The Division continued a joint alcohol enforcement program this year between the SCDPS, Highway Patrol and the SCDNR’s Law Enforcement Division utilizing mobile breath alcohol-testing vans (BAT-Mobiles). The use of this tool has had a tremendous and noticeable impact on the rate and efficiency of BUI enforcement by this team. The agencies produced a joint public service announcement/ campaign, the “100 Deadliest Days of Summer,” featuring both law enforcement entities’ efforts to reduce DUI and BUI violations on the highways and waterways of the state. Stepped up enforcement efforts begin on Memorial Day and run throughout the summer. During FY 2009-10, the SCDNR officers arrested 102 individuals for boating under the influence.

Continued outreach programs as part of an attempt to reach young sportsmen across the state. Three such popular outreach programs that continued to expand this past year included:

The National Archery in the Schools Program was active in 145 schools with approximately 14,000 students participating in the state during 2009.

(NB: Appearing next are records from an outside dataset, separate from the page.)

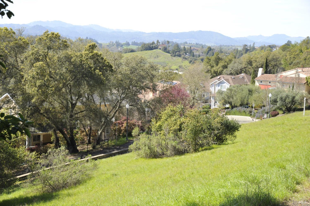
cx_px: 155
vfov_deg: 22.6
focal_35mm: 60
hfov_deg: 33.4
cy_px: 103
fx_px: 516
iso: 800
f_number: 6.7
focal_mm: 60
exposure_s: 1/750
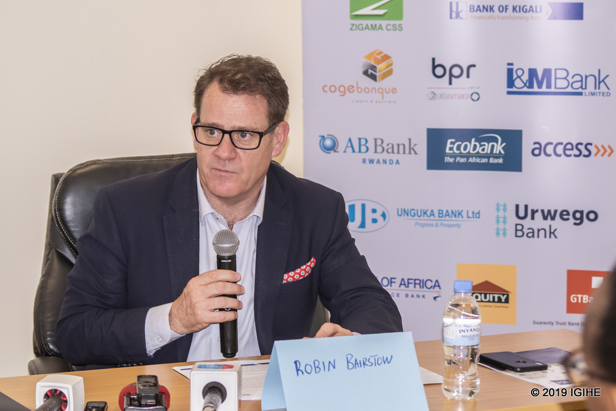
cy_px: 206
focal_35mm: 109
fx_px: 1871
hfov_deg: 18.7
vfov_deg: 12.5
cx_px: 308
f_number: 5
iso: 320
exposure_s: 1/100
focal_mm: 70
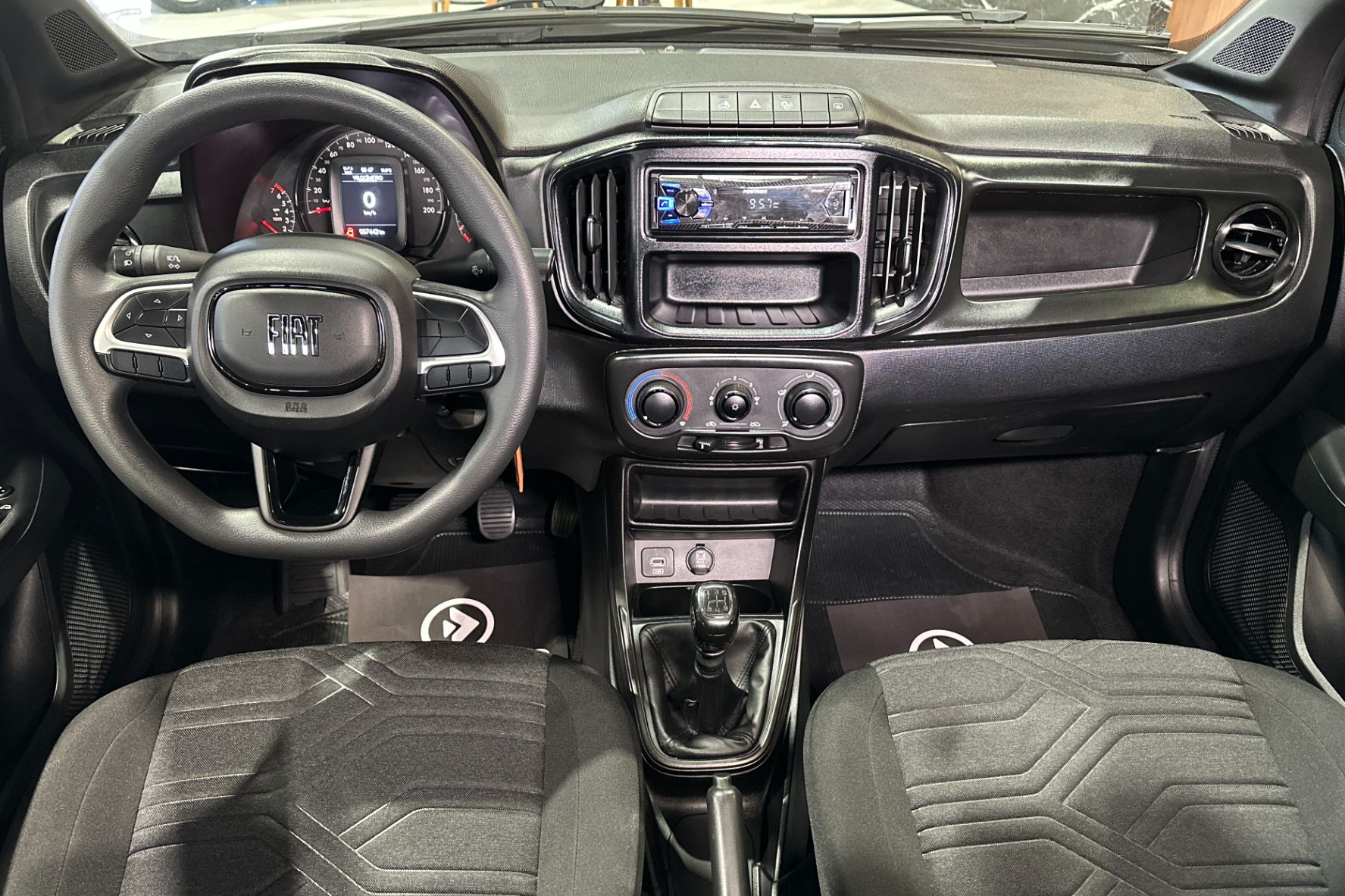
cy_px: 491
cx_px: 677
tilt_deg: -35.3
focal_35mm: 27
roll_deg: -1.4
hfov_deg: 67.4
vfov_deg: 47.9
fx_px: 1009
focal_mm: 6.86
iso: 1000
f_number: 1.78
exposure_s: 1/40
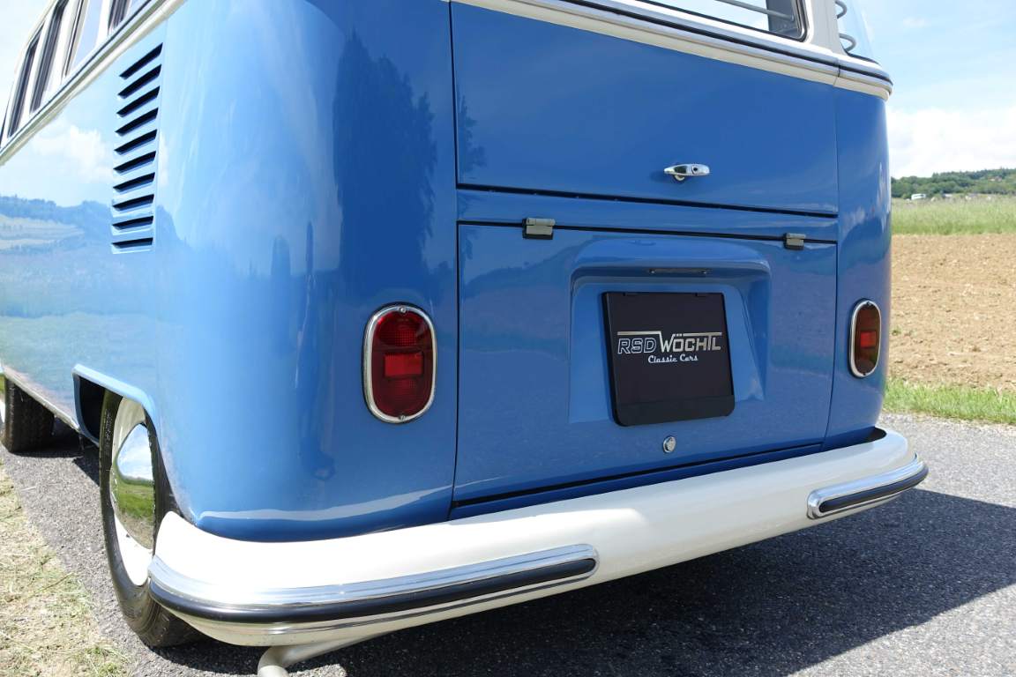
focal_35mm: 32
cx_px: 508
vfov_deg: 41.1
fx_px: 903
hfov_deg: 58.7
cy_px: 338
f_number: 4
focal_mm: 11.81
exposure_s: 1/640
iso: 125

The Take One Make One Program coordinated 44 youth hunts in 2009 with 170 youth and adults participating, and reached an additional 32,000 young people and adults through the shooting simulators and the Outdoor Heritage Trailer at local festivals and events throughout the state.

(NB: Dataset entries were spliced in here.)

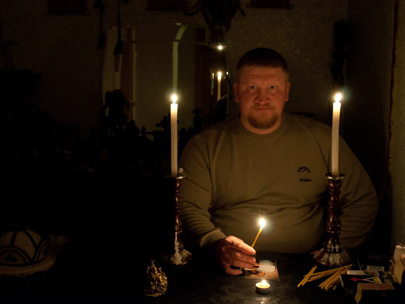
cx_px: 193
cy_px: 152
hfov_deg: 32.7
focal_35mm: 59
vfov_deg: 24.8
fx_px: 690
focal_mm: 36
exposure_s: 1/10
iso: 3200
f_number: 5
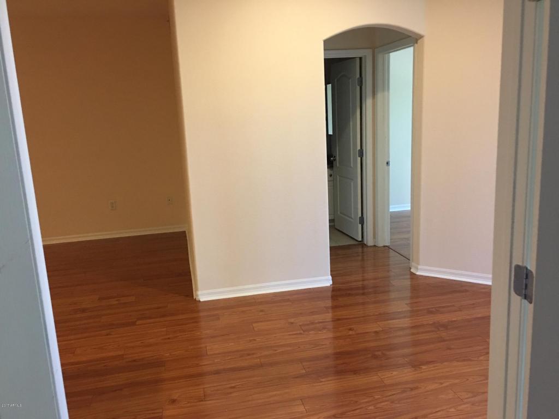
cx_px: 280
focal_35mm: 29
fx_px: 468
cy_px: 210
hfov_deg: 61.7
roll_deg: +3.0
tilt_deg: -11.6
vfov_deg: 48.2
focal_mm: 4.15
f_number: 2.2
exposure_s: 1/15
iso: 100
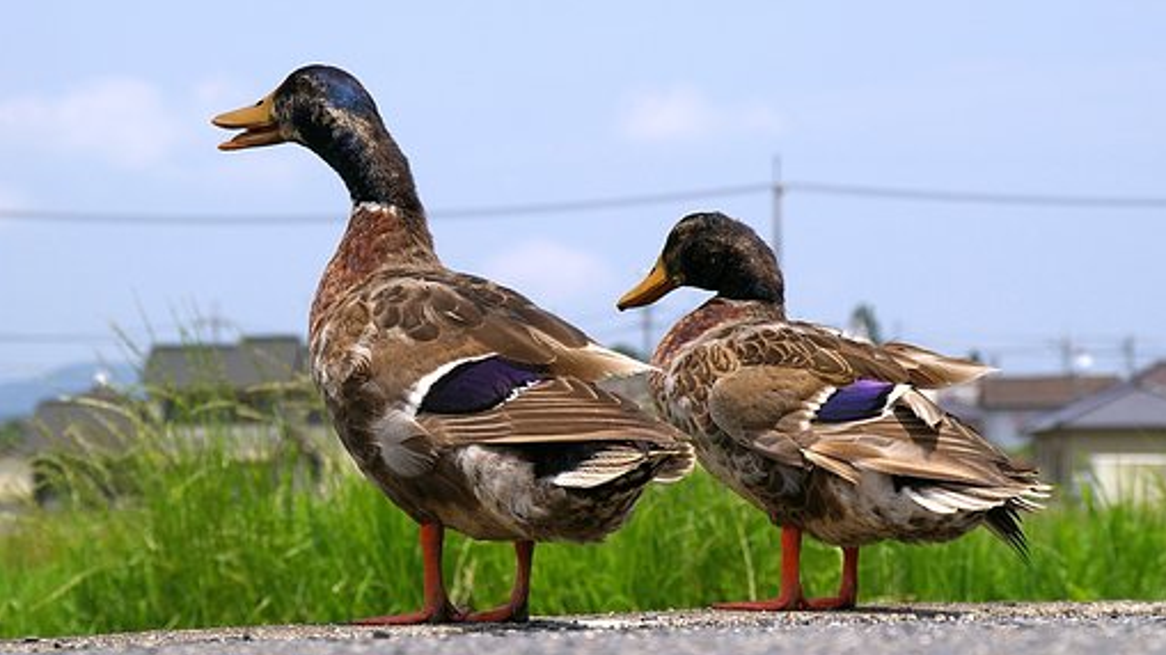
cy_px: 314
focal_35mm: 142
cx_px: 584
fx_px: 4389
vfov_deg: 8.5
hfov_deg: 15.1
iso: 200
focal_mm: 90
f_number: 9.5
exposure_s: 1/350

The Scholastic Clay Target Program had 1,306 students participate in shooting events in 2009.

In FY 2009-10, Agency officers identified and resolved a total of 35,656 violations of the law through the issuance of summonses and warning tickets. The issuance of summonses tickets was used to resolve 10,729 of the violations, or 31% of the total. Warning tickets were issued for the remaining 24,927 violations, or 69% of the total.

Comparison of Summonses to Warnings by Fiscal Year

In FY 2009-10, 14,635 students participated in the Department’s hunter education program. This represented a 59% increase over the previous year.

The Agency’s Boater Education Course is mandatory for boaters under the age of 16 who operate a watercraft powered by a 15 horsepower or larger motor without adult supervision. There are many other boaters who take the course in an effort to improve their knowledge of boating related issues even though they are not required to attend. The Division promotes boating safety courses and allows them to be taken online, as home study, or in a classroom. For FY 2009-10, the total number of students that participated in the SCDNR’s Boating Safety Program was 3,740. This includes students who took the course in a classroom (1,774), on the internet (1,720), and by video (246).